*** Given information ***

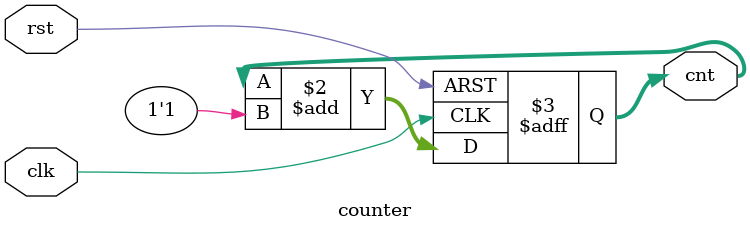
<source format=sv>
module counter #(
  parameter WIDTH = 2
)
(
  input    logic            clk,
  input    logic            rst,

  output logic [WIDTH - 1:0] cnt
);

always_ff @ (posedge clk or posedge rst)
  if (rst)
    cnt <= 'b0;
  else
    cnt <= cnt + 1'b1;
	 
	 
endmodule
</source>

*** End of Given information ***
*** Given information ***

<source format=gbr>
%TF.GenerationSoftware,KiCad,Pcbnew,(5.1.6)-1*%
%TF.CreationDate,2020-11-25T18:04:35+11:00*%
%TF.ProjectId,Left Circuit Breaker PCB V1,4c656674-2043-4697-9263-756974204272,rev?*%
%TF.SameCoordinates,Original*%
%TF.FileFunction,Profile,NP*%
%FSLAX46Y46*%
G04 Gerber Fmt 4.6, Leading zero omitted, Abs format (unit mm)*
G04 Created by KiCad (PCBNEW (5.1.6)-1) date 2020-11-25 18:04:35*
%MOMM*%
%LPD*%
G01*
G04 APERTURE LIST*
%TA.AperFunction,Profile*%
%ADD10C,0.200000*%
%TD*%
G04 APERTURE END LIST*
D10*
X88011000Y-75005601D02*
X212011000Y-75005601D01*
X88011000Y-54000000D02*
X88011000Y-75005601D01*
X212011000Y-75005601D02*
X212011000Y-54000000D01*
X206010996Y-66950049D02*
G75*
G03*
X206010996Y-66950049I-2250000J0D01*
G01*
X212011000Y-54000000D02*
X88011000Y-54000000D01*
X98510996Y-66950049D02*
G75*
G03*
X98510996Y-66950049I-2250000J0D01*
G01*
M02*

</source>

*** End of Given information ***

● **Work order**
Filter the entries down to the lines that hold "LIST". Copy those lines.

● **Response**
G04 APERTURE LIST*
G04 APERTURE END LIST*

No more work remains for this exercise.